Some research groups prefer one representation over another, while others use both, even in the same file.

Reading GFF3 files in plastid

plastid offers two ways to read GFF3 files:

  • reading them line-by-line, yielding each continuous feature as a separate item (via GFF3_Reader)
  • reading them processively, reconstructing transcripts from their constituent exons and coding regions (via GFF3_TranscriptAssembler)

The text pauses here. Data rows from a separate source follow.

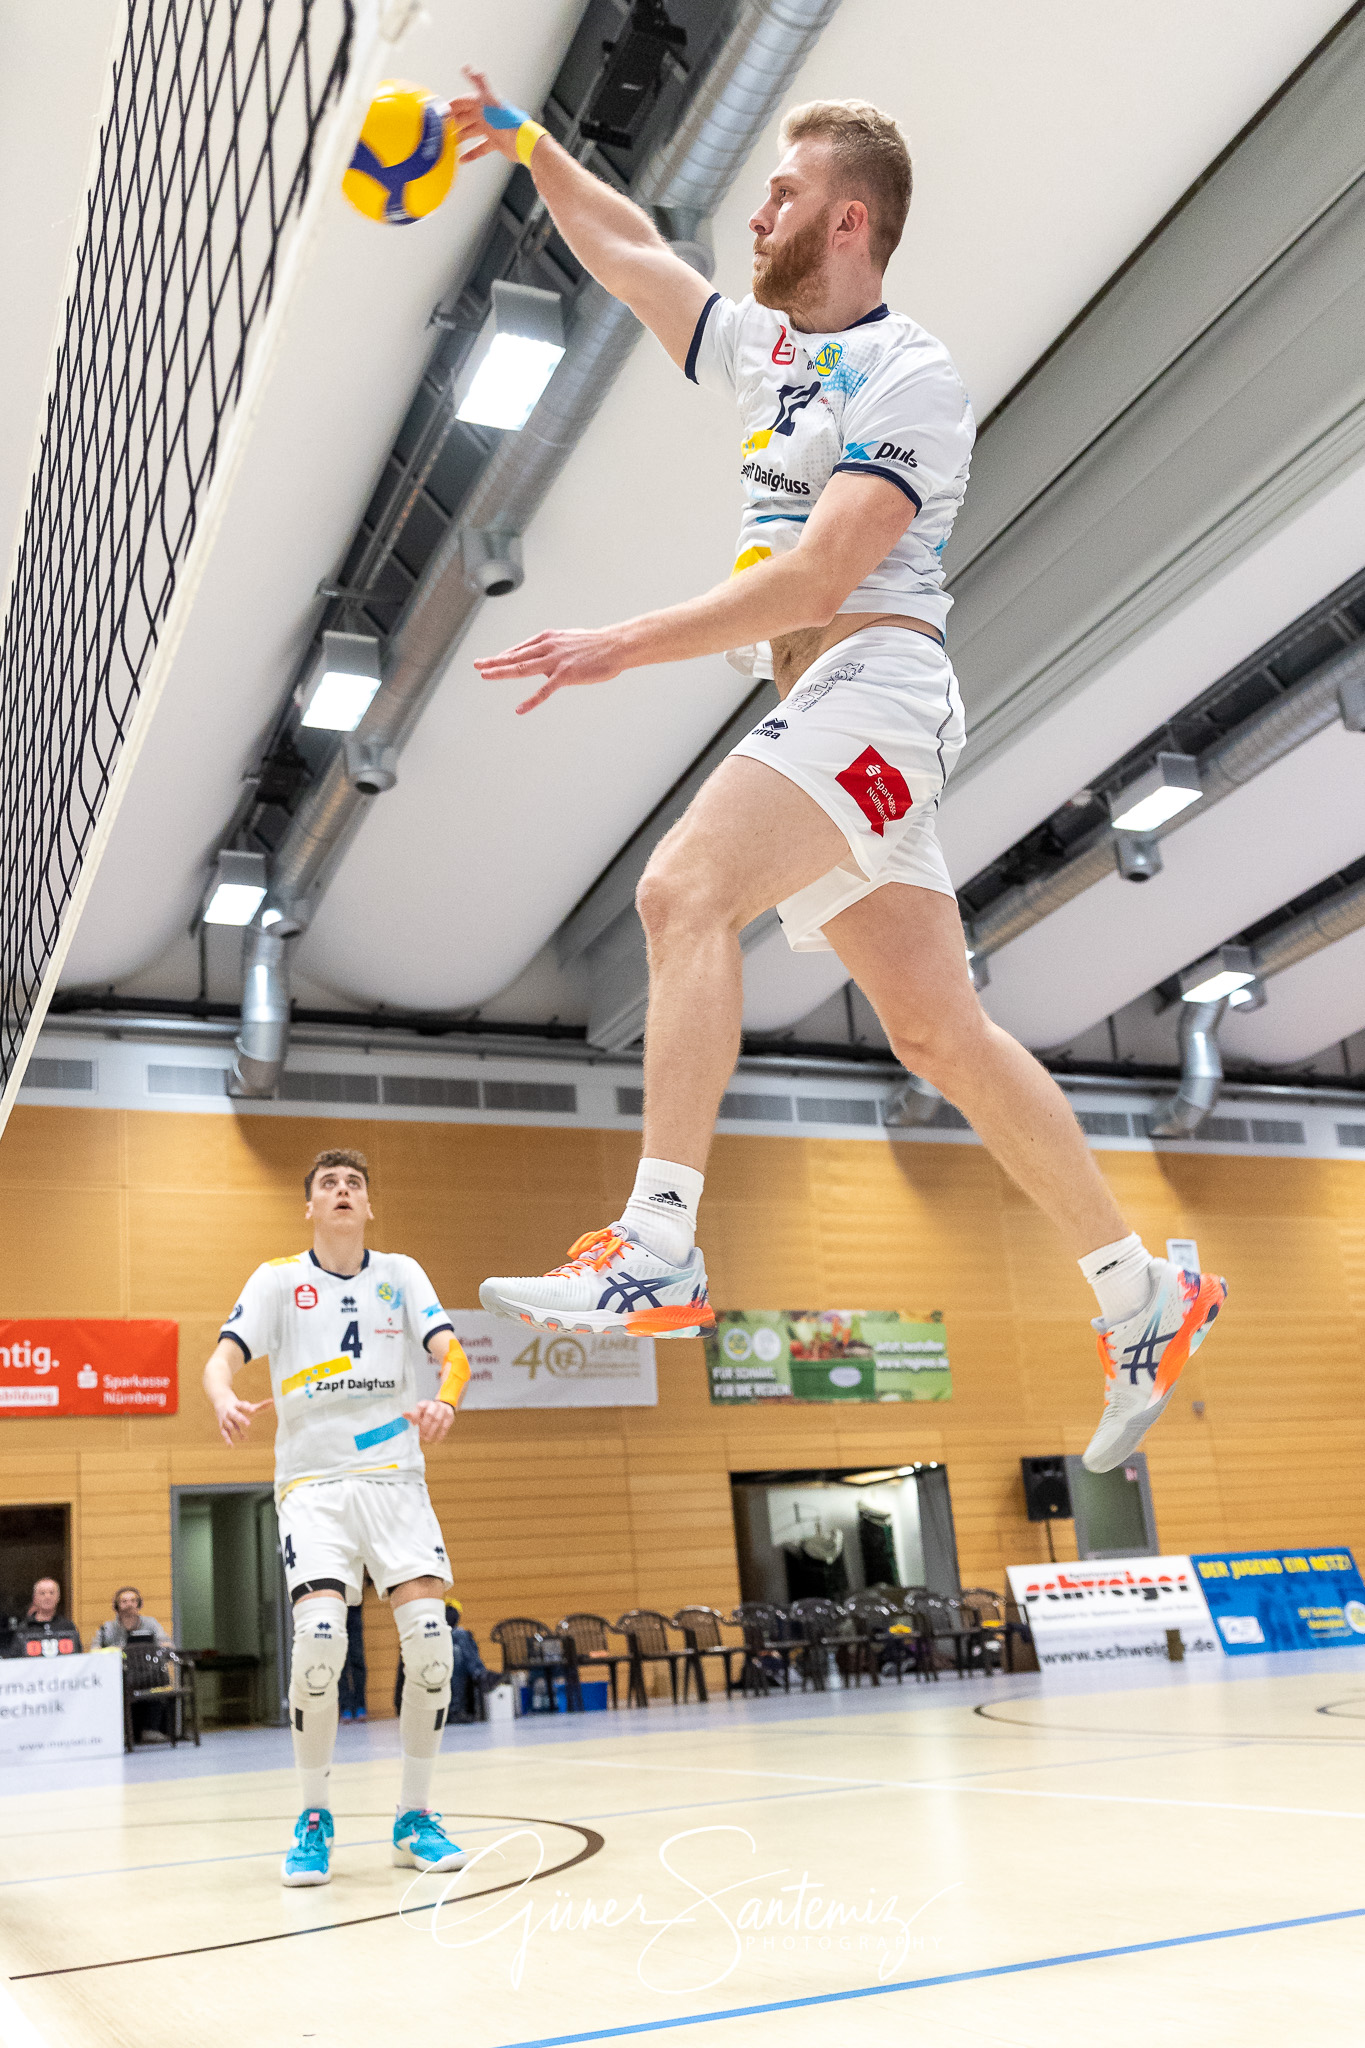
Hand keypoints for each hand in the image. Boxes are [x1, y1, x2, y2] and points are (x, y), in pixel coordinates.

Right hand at [214, 1394, 271, 1447]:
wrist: (221, 1402)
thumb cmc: (238, 1405)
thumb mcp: (248, 1404)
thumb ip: (261, 1405)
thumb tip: (274, 1402)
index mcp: (237, 1405)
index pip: (242, 1405)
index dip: (247, 1407)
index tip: (253, 1410)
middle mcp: (230, 1412)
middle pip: (235, 1415)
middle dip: (241, 1419)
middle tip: (249, 1424)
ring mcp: (225, 1419)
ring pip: (231, 1426)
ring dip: (237, 1432)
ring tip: (245, 1439)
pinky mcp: (222, 1426)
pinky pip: (224, 1433)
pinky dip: (227, 1439)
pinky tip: (231, 1446)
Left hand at [404, 1400, 455, 1445]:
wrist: (443, 1406)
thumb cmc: (428, 1412)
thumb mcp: (420, 1412)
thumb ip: (412, 1415)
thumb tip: (403, 1415)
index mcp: (425, 1403)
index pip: (420, 1406)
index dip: (416, 1415)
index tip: (413, 1424)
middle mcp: (434, 1405)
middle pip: (430, 1414)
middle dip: (425, 1426)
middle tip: (421, 1435)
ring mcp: (443, 1410)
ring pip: (438, 1421)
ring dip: (432, 1431)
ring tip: (427, 1439)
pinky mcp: (450, 1416)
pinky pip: (445, 1426)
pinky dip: (440, 1434)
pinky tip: (436, 1440)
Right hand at [449, 67, 521, 165]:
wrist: (521, 140)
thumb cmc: (505, 119)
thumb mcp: (488, 98)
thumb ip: (479, 82)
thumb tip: (467, 67)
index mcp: (483, 103)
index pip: (463, 102)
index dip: (452, 106)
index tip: (441, 111)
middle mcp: (486, 115)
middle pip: (466, 117)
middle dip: (454, 122)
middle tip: (442, 129)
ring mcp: (491, 129)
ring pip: (471, 132)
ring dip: (460, 136)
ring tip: (449, 143)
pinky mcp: (496, 142)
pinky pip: (480, 148)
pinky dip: (471, 153)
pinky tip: (462, 159)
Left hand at [472, 627, 629, 712]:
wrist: (615, 645)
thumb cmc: (596, 645)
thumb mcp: (569, 641)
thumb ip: (554, 651)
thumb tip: (545, 666)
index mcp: (548, 638)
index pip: (519, 648)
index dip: (503, 655)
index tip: (490, 661)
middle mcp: (548, 647)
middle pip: (514, 656)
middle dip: (493, 661)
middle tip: (477, 665)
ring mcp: (555, 661)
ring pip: (522, 668)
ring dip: (501, 672)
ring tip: (485, 676)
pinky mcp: (566, 675)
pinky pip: (544, 691)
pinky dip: (531, 700)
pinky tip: (519, 709)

GFF3_Reader reads individual features

GFF3_Reader parses each line of a GFF3 file and returns a single-segment SegmentChain corresponding to the feature described by the line:

>>> reader = GFF3_Reader(open("some_file.gff"))
>>> for feature in reader:
>>>     pass #do_something

Attributes described in the ninth column of the GFF3 file are placed into the attr dictionary of the SegmentChain:

>>> feature.attr
{ "some_key" : "some_value", "some_other_key" : "some_other_value", ... }

GFF3_TranscriptAssembler assembles transcripts from their component features

Reconstructing transcripts from GFF3 files is tricky because:

GFF3_TranscriptAssembler takes care of these two problems by:

  • first attempting to assemble transcripts by matching the Parent attributes of their component exons and coding regions, and then attempting a match by shared ID attributes
  • assuming that the GFF3 file follows version 2.5.3 of the ontology defined by the Sequence Ontology Project. This ontology is used by many of model organism databases, including SGD, FlyBase, and WormBase.

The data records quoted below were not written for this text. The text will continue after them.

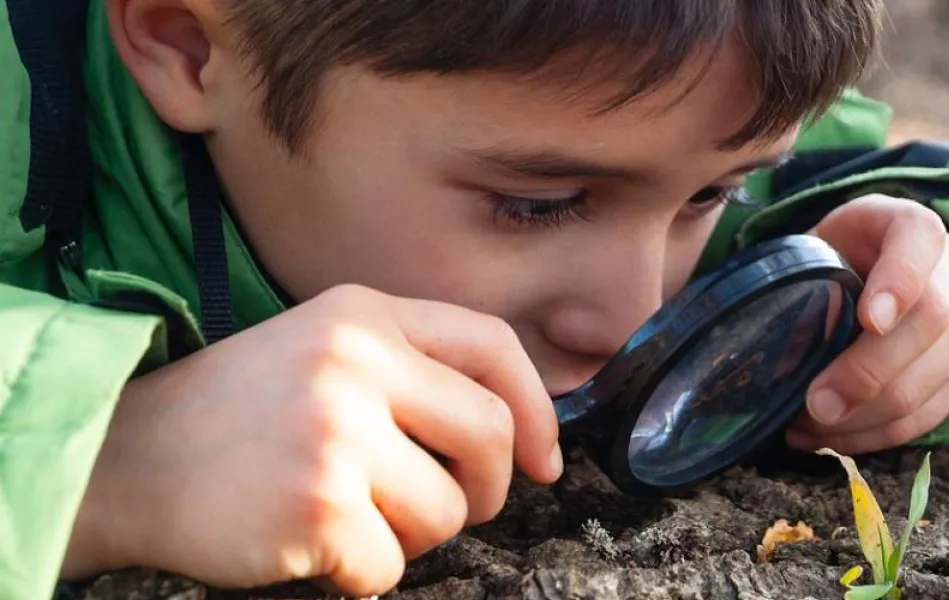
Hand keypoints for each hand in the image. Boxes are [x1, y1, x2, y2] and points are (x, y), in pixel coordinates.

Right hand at [60, 284, 561, 595]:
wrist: (121, 459)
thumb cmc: (236, 417)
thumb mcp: (323, 351)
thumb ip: (410, 372)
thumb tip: (518, 437)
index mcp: (364, 314)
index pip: (493, 347)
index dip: (536, 409)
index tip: (543, 462)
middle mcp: (355, 362)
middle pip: (489, 435)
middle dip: (484, 488)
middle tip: (452, 508)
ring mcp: (336, 432)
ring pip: (446, 512)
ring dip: (411, 537)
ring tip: (350, 519)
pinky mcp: (318, 505)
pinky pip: (390, 566)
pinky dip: (360, 574)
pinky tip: (310, 545)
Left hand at [786, 195, 948, 454]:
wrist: (880, 275)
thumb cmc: (837, 261)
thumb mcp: (815, 248)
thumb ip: (798, 281)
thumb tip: (773, 353)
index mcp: (911, 226)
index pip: (919, 237)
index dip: (898, 280)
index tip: (868, 320)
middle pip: (929, 322)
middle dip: (867, 372)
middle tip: (816, 403)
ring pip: (926, 383)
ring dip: (860, 418)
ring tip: (805, 426)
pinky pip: (923, 419)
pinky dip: (870, 436)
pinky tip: (827, 438)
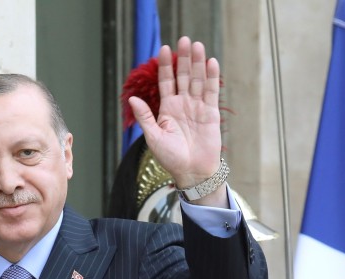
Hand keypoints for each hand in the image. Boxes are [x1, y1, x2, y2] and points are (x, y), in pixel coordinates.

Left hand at [127, 37, 224, 204]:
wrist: (192, 172)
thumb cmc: (170, 158)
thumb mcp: (153, 137)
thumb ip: (145, 117)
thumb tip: (132, 98)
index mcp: (167, 109)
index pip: (166, 82)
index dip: (165, 66)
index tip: (163, 49)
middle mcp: (183, 104)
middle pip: (183, 76)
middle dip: (183, 58)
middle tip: (184, 39)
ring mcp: (197, 107)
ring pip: (197, 80)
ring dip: (197, 63)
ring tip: (197, 45)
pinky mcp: (211, 113)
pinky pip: (211, 92)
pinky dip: (211, 77)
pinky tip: (211, 62)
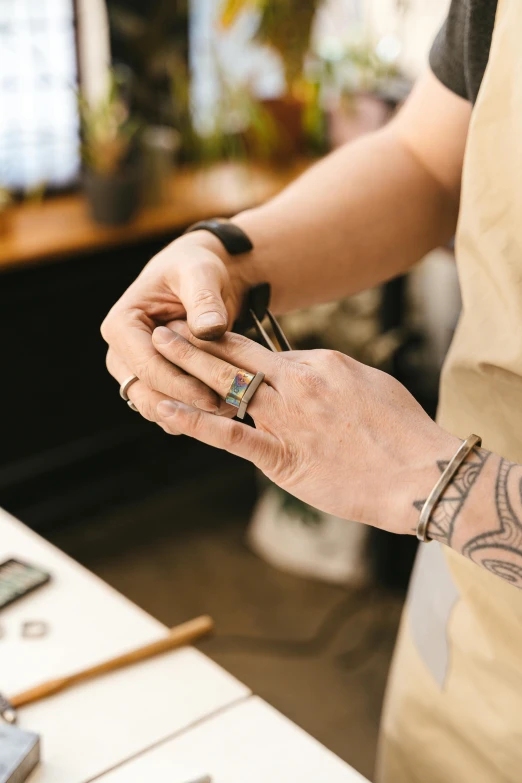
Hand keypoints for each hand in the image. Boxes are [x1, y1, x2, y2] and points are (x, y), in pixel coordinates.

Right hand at [101, 230, 254, 420]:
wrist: (203, 279)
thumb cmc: (196, 269)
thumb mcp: (201, 273)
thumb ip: (204, 300)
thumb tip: (209, 329)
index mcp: (121, 324)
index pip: (146, 366)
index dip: (179, 386)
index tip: (212, 397)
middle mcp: (121, 353)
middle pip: (146, 394)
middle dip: (185, 406)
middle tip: (226, 410)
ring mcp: (135, 372)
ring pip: (157, 407)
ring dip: (191, 414)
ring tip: (230, 409)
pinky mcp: (154, 383)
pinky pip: (170, 408)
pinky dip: (194, 413)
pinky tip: (226, 408)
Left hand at [147, 322, 459, 534]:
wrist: (419, 473)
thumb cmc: (405, 431)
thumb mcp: (372, 385)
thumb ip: (334, 375)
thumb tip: (310, 372)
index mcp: (319, 364)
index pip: (266, 353)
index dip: (233, 347)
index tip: (208, 339)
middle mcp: (296, 383)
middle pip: (236, 355)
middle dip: (196, 339)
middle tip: (162, 326)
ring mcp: (285, 417)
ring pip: (225, 385)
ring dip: (186, 365)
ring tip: (154, 348)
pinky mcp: (280, 455)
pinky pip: (228, 434)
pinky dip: (192, 420)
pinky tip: (163, 409)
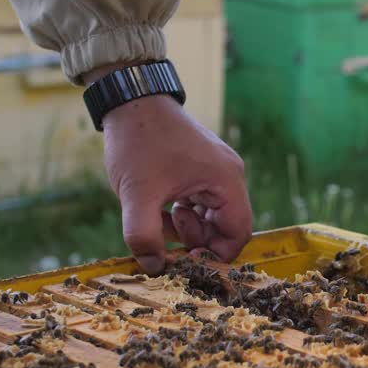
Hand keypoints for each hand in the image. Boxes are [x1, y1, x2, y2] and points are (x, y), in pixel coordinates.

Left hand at [94, 84, 251, 273]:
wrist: (129, 100)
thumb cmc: (139, 142)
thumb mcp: (137, 194)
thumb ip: (144, 236)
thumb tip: (154, 268)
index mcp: (226, 180)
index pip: (238, 234)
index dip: (215, 256)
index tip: (186, 262)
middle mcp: (228, 176)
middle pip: (224, 227)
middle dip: (195, 240)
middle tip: (165, 237)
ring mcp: (215, 171)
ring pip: (209, 217)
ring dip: (184, 227)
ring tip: (158, 215)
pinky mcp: (201, 168)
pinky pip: (199, 203)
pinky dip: (180, 212)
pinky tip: (159, 206)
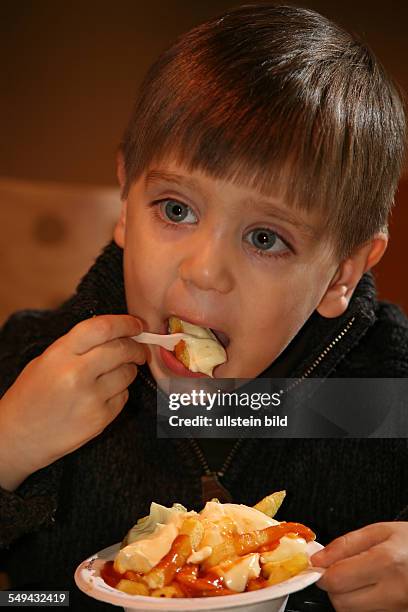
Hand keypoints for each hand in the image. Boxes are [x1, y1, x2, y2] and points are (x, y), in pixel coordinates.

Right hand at [0, 315, 146, 489]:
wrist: (17, 437)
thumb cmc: (31, 395)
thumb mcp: (47, 360)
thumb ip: (79, 346)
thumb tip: (117, 334)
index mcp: (60, 353)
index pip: (102, 328)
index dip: (126, 323)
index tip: (137, 325)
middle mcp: (76, 374)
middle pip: (122, 349)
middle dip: (136, 348)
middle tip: (139, 350)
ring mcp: (90, 398)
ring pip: (128, 374)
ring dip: (128, 370)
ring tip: (113, 374)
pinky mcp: (100, 419)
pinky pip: (124, 397)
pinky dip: (120, 393)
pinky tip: (101, 396)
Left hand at [311, 522, 407, 610]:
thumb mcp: (380, 531)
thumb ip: (345, 544)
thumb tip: (317, 559)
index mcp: (386, 562)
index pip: (337, 580)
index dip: (323, 573)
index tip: (322, 566)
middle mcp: (395, 591)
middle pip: (342, 603)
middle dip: (335, 588)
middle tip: (344, 572)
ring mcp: (400, 609)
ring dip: (350, 598)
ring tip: (363, 579)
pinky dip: (365, 606)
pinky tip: (374, 590)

The assembler behaves as an iterator, which assembles groups of transcripts lazily:

>>> reader = GFF3_TranscriptAssembler("some_file.gff")
>>> for transcript in reader: # transcripts are assembled from features when necessary
>>>     pass # do something with the current transcript

Any malformed/unparsable GFF3 lines are kept in the rejected property:

>>> reader.rejected
[] # list of strings, corresponding to bad GFF3 lines

Memory considerations

A GFF3 assembler must keep many subfeatures in memory until it is sure that it has parsed all of the components necessary to reconstruct a given transcript. This guarantee can be made by any of the following signals:

  • The special GFF3 line ###, which indicates that Parent-child relationships for preceding features have been fully resolved.
  • In a sorted GFF3 file, a change in chromosome (assuming no feature spans multiple chromosomes)
  • The end of the GFF3 file

at which point, the assembler can purge feature components from memory and return a batch of transcripts.

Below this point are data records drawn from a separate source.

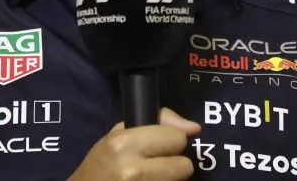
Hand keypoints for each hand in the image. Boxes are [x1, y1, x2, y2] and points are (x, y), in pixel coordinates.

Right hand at [68, 107, 200, 180]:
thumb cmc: (102, 163)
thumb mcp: (120, 134)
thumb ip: (158, 122)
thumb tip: (194, 128)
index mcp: (125, 144)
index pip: (177, 138)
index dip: (171, 142)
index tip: (158, 147)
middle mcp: (133, 170)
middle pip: (184, 166)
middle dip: (174, 164)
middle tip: (155, 166)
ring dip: (170, 179)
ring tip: (150, 178)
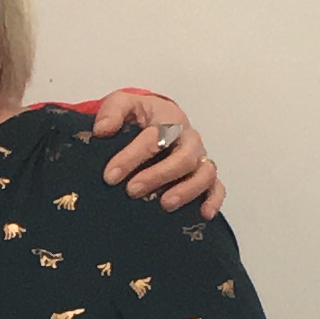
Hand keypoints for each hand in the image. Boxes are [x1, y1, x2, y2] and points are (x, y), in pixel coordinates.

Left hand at [85, 89, 224, 218]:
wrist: (155, 121)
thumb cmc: (140, 116)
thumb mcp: (123, 104)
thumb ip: (112, 112)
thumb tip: (102, 130)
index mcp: (170, 120)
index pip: (155, 138)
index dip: (132, 157)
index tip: (110, 176)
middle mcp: (189, 140)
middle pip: (184, 158)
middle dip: (158, 176)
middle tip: (132, 191)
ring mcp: (200, 159)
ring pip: (205, 174)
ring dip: (186, 190)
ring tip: (165, 204)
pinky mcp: (205, 177)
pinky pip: (217, 188)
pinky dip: (213, 200)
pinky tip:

Because potentially many features must be held in memory before any transcripts can be returned, assembling transcripts from GFF3 files can require substantially more memory than reading the same data represented as pre-assembled transcripts line-by-line from a BED or BigBed file.

For this reason, plastid includes a script called reformat_transcripts, which can interconvert a number of annotation formats, including GFF3.